Scan the following material for the string "Local" and copy each line in which it appears.

> **Data extracts**:

▽

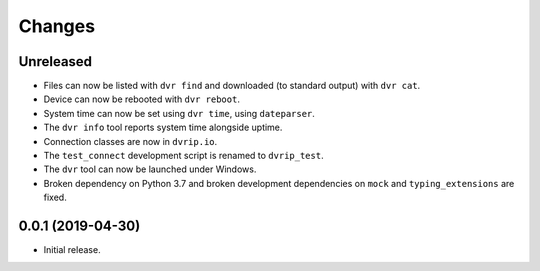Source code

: Changes
=======

Unreleased
----------

* Files can now be listed with ``dvr find`` and downloaded (to standard
  output) with ``dvr cat``.
* Device can now be rebooted with ``dvr reboot``.
* System time can now be set using ``dvr time``, using ``dateparser``.
* The ``dvr info`` tool reports system time alongside uptime.
* Connection classes are now in ``dvrip.io``.
* The ``test_connect`` development script is renamed to ``dvrip_test``.
* The ``dvr`` tool can now be launched under Windows.
* Broken dependency on Python 3.7 and broken development dependencies on
  ``mock`` and ``typing_extensions`` are fixed.

0.0.1 (2019-04-30)
------------------

* Initial release.
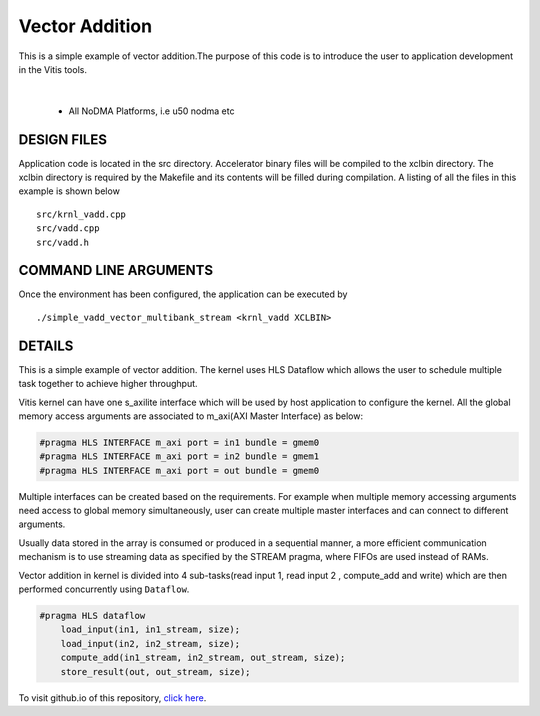 Vector Addition
===============

This is a simple example of vector addition.The purpose of this code is to introduce the user to application development in the Vitis tools.

.. raw:: html

 <details>

.. raw:: html

 <summary> 

 <b>EXCLUDED PLATFORMS:</b>

.. raw:: html

 </summary>
|
..

 - All NoDMA Platforms, i.e u50 nodma etc

.. raw:: html

 </details>

.. raw:: html

DESIGN FILES
------------

Application code is located in the src directory. Accelerator binary files will be compiled to the xclbin directory. The xclbin directory is required by the Makefile and its contents will be filled during compilation. A listing of all the files in this example is shown below

::

   src/krnl_vadd.cpp
   src/vadd.cpp
   src/vadd.h
   
COMMAND LINE ARGUMENTS
----------------------

Once the environment has been configured, the application can be executed by

::

   ./simple_vadd_vector_multibank_stream <krnl_vadd XCLBIN>

DETAILS
-------

This is a simple example of vector addition. The kernel uses HLS Dataflow which allows the user to schedule multiple task together to achieve higher throughput.

Vitis kernel can have one s_axilite interface which will be used by host application to configure the kernel. All the global memory access arguments are associated to m_axi(AXI Master Interface) as below:

.. code:: cpp	

   #pragma HLS INTERFACE m_axi port = in1 bundle = gmem0
   #pragma HLS INTERFACE m_axi port = in2 bundle = gmem1
   #pragma HLS INTERFACE m_axi port = out bundle = gmem0

Multiple interfaces can be created based on the requirements. For example when multiple memory accessing arguments need access to global memory simultaneously, user can create multiple master interfaces and can connect to different arguments.

Usually data stored in the array is consumed or produced in a sequential manner, a more efficient communication mechanism is to use streaming data as specified by the STREAM pragma, where FIFOs are used instead of RAMs.

Vector addition in kernel is divided into 4 sub-tasks(read input 1, read input 2 , compute_add and write) which are then performed concurrently using ``Dataflow``.

.. code:: cpp

   #pragma HLS dataflow
       load_input(in1, in1_stream, size);
       load_input(in2, in2_stream, size);
       compute_add(in1_stream, in2_stream, out_stream, size);
       store_result(out, out_stream, size);

To visit github.io of this repository, `click here <http://xilinx.github.io/Vitis_Accel_Examples>`__.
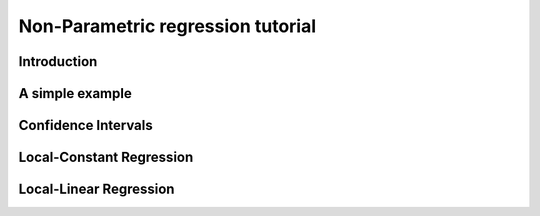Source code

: .. Python-based non-parametric regrssion tutorial

Non-Parametric regression tutorial
==================================

Introduction
------------

A simple example
----------------

Confidence Intervals
--------------------

Local-Constant Regression
-----------------------

Local-Linear Regression
-----------------------

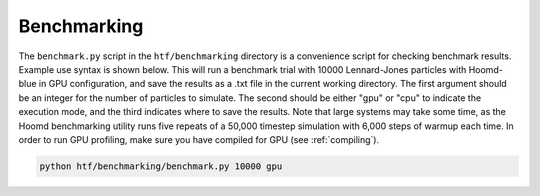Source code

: .. _benchmarking:

Benchmarking
------------

The ``benchmark.py`` script in the ``htf/benchmarking`` directory is a convenience script for checking benchmark results. Example
use syntax is shown below. This will run a benchmark trial with 10000 Lennard-Jones particles with Hoomd-blue in GPU configuration,
and save the results as a .txt file in the current working directory. The first argument should be an integer for the number of particles
to simulate. The second should be either "gpu" or "cpu" to indicate the execution mode, and the third indicates where to save the results.
Note that large systems may take some time, as the Hoomd benchmarking utility runs five repeats of a 50,000 timestep simulation with 6,000 steps
of warmup each time. In order to run GPU profiling, make sure you have compiled for GPU (see :ref:`compiling`).

.. code:: bash

    python htf/benchmarking/benchmark.py 10000 gpu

△

> **Result of the task**:
Local-Constant Regression
Local-Linear Regression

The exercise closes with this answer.